Thread: Proving for mutally disjoint events A and B

1. Proving for mutally disjoint events A and B

I dont really know how to do this question..mainly were to start.
Here it is exactly..

Just as the difference rule gives rise to a formula for the probability of the complement of an event, so the addition and inclusion/exclusion rules give rise to formulas for the probability of the union of mutually disjoint events and for a general union of (not necessarily mutually exclusive) events.

a. Prove that for mutually disjoint events A and B.

P(A U B) = P(A) + P(B)

b. Prove that for any events A and B

P(A U B) = P(A) + P(B) - P(A ∩ B)

These are just practice questions outta my book but it doesnt provide solutions for them. Can someone help me out please?

Thanks.

2. I am sorry to tell you this, but you may be out of luck on this one.
Without knowing you exact set of axioms it is impossible to proceed.
In a great many textbooks your part a) is actually an axiom so there is nothing to prove.

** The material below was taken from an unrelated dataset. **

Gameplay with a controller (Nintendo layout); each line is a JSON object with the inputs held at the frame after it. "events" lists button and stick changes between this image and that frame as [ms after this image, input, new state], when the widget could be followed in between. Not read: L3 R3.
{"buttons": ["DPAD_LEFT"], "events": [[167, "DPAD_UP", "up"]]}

However, once we have part a) either by axiom or proof the part b) is easy.
Note that:
$A \cup B = \left( {A \cap B^c } \right) \cup B\;\& \;A = \left( {A \cap B} \right) \cup \left( {A \cap B^c } \right)$ this means:
$P\left( {A \cup B} \right) = P\left( {A \cap B^c } \right) + P\left( B \right)\;\& \;P\left( A \right) = P\left( {A \cap B} \right) + P\left( {A \cap B^c } \right)$.

You can finish?

3. Hmm the inclusion/exclusion rule says:

If A, B, and C are finite sets, then

N(A U B) = N(A) + N(B) - N(A ∩ B)

and..

N(A U B U C) = N(A) + N(B0 +N(C0 - N(A ∩ B) - B(A ∩ C) - N(B ∩ C) + N(A ∩ B ∩ C).

so..it almost seems that
N(A U B) = N(A) + N(B) is by def but then its missing the N(A ∩ B) part but it would make sense if a) was the axiom and yeah I am pretty sure I could manage to get b) out of that.
Part a) is now confusing me now though...I guess we cant do anything but just assume that a) is true and use that to prove b) ?